50 W. Broad Street, Columbus, OH 43215
Architects/Designers: Schooley Caldwell, MKSK, ZHA Architects (Fairfax, VA); John Behal, Brian Kent Jones, and Gettys Group
Owners/Investors: Tower 10, LLC; Robert Meyers; Autograph Collection Hotels (Marriott International); Kaufman Development
The LeVeque Tower has been an iconic building in Columbus for the past 90 years. Completed in 1927, the AIU Citadel was designed to be 6” taller than the Washington Monument. By the early 2000s, the building was partially vacant and needed significant upgrades. This project, which utilized both state and historic tax credits, has resulted in the complete rehabilitation of the building, and reuse as a luxury hotel, office space, apartments and condominiums. The historic exterior was enhanced with reopened entrances with new canopies and landscaping while the interior historic lobby features were retained and a two-story lobby created for the hotel. All finishes are of the highest quality. This project places the LeVeque Tower back on the map as the center jewel of Columbus’s skyline.
96 S. Grant Ave.
Columbus, OH 43215
Architect/Designer: Schooley Caldwell, GUND Partnership (Cambridge, MA), MKSK
Owner: Columbus Metropolitan Library
The historic Carnegie Building was built for the Columbus Metropolitan Library in the first decade of the 20th century. Now, the building has undergone a major renovation that has resulted in a forward-looking 21st century library. Both the historic building and the rear wing (added in the early 1990s) have been reconfigured to create light-filled open spaces, study areas, community meeting rooms, areas for children and teens, and the Carnegie Café. Among the biggest changes are the flexible two-story reading room overlooking the Topiary Park, which can be reconfigured for large-scale library events; and the landscaped terrace and access to the Topiary Park. It is a worthy flagship library for one of the consistently top-rated library systems in the nation.
738 Bryden Road
Columbus, OH 43205
Architect/Designer: WSA Studio
Owner: Solihull Development Group
This Second Empire structure was used as a dormitory for the Columbus School for Girls (CSG), which was located next door before its move to Bexley in 1950. The building had a variety of uses over the last 67 years, including a halfway house and nearly a decade standing vacant. The deteriorated building has been sensitively rehabilitated for apartments. One of the distinctive features in the building is a surviving mural painted by Columbus artist, Russell “Smoky” Brown. Brown, a self-taught artist lived in the building for a time and filled the building’s walls with murals, but only one mural had survived by the time the building underwent rehabilitation. The porch was reconstructed based on historic photos and the combination of historic exterior and both historic and contemporary interior features make this a successful project in the Bryden Road Historic District.
65 S. Fourth St.
Columbus, OH 43215
Owner: YWCA Columbus
The YWCA just completed a $25 million-dollar renovation of its 1929, historic Griswold Memorial Building.
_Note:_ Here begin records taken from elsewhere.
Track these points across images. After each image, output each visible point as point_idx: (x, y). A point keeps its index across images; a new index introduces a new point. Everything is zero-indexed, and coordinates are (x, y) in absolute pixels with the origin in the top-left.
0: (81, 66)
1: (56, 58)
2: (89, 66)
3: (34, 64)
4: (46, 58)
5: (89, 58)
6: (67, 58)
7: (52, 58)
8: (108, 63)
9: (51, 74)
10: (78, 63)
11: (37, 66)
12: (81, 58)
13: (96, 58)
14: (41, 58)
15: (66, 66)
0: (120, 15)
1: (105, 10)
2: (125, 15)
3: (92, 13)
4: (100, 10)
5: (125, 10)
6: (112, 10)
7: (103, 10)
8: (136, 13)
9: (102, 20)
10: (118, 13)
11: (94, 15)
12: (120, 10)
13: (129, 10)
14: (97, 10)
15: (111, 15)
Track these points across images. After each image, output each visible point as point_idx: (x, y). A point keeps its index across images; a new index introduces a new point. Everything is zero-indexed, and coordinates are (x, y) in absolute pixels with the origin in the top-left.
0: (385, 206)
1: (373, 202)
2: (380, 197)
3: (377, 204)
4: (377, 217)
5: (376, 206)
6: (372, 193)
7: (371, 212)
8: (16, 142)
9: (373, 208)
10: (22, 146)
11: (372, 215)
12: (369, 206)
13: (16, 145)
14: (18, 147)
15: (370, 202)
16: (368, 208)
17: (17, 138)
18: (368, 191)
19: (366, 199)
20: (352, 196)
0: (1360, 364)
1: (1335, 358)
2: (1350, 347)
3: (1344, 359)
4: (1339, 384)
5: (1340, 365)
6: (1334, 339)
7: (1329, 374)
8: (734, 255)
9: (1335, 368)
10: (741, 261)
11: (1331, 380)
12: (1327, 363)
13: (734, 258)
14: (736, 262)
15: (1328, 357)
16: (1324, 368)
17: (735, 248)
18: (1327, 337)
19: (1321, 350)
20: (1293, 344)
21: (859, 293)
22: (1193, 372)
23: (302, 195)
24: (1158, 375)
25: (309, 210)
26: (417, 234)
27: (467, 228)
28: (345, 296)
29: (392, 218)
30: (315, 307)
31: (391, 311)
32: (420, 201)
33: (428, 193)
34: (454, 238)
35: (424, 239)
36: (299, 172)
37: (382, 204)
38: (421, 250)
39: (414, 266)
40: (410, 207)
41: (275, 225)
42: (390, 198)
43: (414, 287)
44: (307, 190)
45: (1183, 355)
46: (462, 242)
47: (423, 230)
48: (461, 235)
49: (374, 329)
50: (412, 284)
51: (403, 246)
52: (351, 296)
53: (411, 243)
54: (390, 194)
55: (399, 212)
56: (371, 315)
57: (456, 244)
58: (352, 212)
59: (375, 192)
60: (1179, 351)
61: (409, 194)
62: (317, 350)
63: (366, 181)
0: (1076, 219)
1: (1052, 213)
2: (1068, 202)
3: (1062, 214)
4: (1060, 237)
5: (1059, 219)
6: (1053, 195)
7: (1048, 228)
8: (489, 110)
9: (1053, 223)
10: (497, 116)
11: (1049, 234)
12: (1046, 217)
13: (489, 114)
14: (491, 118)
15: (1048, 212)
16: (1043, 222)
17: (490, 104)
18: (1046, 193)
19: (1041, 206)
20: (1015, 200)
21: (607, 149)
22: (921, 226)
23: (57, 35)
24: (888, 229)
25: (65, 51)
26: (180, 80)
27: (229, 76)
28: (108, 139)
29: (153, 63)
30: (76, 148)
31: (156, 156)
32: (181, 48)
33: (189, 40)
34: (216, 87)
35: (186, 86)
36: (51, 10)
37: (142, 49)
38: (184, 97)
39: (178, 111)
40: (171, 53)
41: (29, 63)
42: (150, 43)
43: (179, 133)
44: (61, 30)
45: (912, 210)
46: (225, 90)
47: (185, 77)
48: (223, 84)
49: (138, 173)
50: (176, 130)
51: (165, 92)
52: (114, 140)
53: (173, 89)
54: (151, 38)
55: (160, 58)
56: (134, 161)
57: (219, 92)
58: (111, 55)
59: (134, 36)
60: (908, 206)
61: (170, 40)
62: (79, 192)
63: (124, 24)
The building houses a residency program for women with women with mental illnesses who have suffered from chronic homelessness, domestic abuse, and often addiction. The renovation upgraded the formerly cramped, dorm-style rooms to larger efficiency apartments, each with its own kitchen and bathroom. The number of women affected by homelessness and mental illness is growing, and so, too, has the residency program; expanding to accommodate 91 women, instead of the 60 it housed before the renovation. The project utilized historic and low-income tax credits and adapted the former pool to a special events area and the former basketball court as an open office area for core services provided to the residents. This building is now poised to help the YWCA reach its ultimate goal of teaching women self-sufficiency for life outside the building.